La distillation des connaissances se distingue de la compression de modèles, qui désigne les méthodes visant à réduire la taille d'un modèle existant, par exemple en diminuant le nombre de bits par paramètre, sans entraîner un nouveau modèle. La compression préserve généralement l'architecture et le nombre de paramètres, tandis que la distillation implique l'entraînement d'un nouveau modèle plus petit. La technique a été appliquée avec succès dans divers domaines, notamment la détection d'objets, les modèles acoustiques, le traitement du langage naturel et, plus récemment, les réseaux de neurones pour graphes sur des données non structurées en grille.
Contexte historique
Le concept de distillation des connaissances trouve ses racines dans les recherches plus larges sur l'apprentissage profond et les réseaux de neurones. Bien que l'idée de transférer des connaissances entre modèles ait été explorée sous diverses formes, la formulation moderne est souvent attribuée à un article de 2015 de Geoffrey Hinton, Oriol Vinyals et Jeff Dean, intitulé « Distilling the Knowledge in a Neural Network ». Ce travail a formalisé l'utilisation de la température dans la fonction softmax pour adoucir la sortie de l'enseignant, permettant ainsi un transfert de connaissances plus efficace. Depuis lors, la distillation des connaissances est devenue une technique standard dans la boîte à outils de l'apprentissage automatique, avec de nombreuses variantes et applications.
Principes fondamentaux
Le principe fondamental de la distillation des connaissances repose sur l'idée qu'un grand modèle, comme un réseau de neurones très profond ou un ensemble de modèles, possède une capacité de connaissance supérieure à celle d'un modèle plus petit.
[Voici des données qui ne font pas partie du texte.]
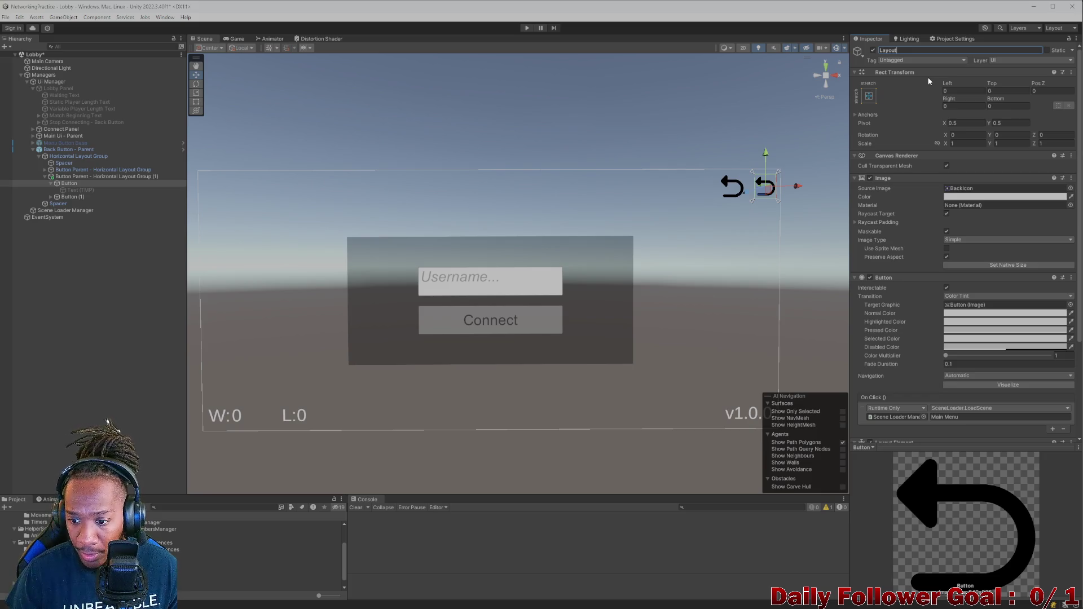
text(E)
Cependant, cette capacité peut ne pas être pleinement utilisée, et l'évaluation du grand modèle est coûteuse en calcul, quelle que soit la manière dont sa capacité est exploitée. La distillation vise à transférer les connaissances encodées dans le grand modèle vers un modèle plus petit sans perte de validité. Le modèle plus petit, étant moins coûteux à évaluer, peut ensuite être déployé sur du matériel moins puissant.
L'idée clé est que la sortie « douce » d'un modèle entraîné, qui attribue des probabilités à diverses classes, contient des informations sur la représentation interne du modèle. Par exemple, lorsqu'un modèle classe correctement une image de chat, il peut attribuer une probabilité élevée à la classe « chat », mais aussi des probabilités faibles mais non nulles à « chien » ou « renard ». Ces probabilités plus faibles encodent des similarités et relations subtiles entre les classes, qui sont perdues si l'on n'utilise que l'étiquette dure (la classe la plus probable). La distillation des connaissances exploite ces informations douces pour enseigner au modèle étudiant une représentation plus riche.
Formulation mathématique
Dans une tâche de classification typique, la dernière couche d'un réseau de neurones utilise une fonction softmax pour convertir les logits (scores bruts) en probabilités. La softmax standard est donnée par :
\( y_i(x) = \frac{e^{z_i(x)}}{\sum_j e^{z_j(x)}} \)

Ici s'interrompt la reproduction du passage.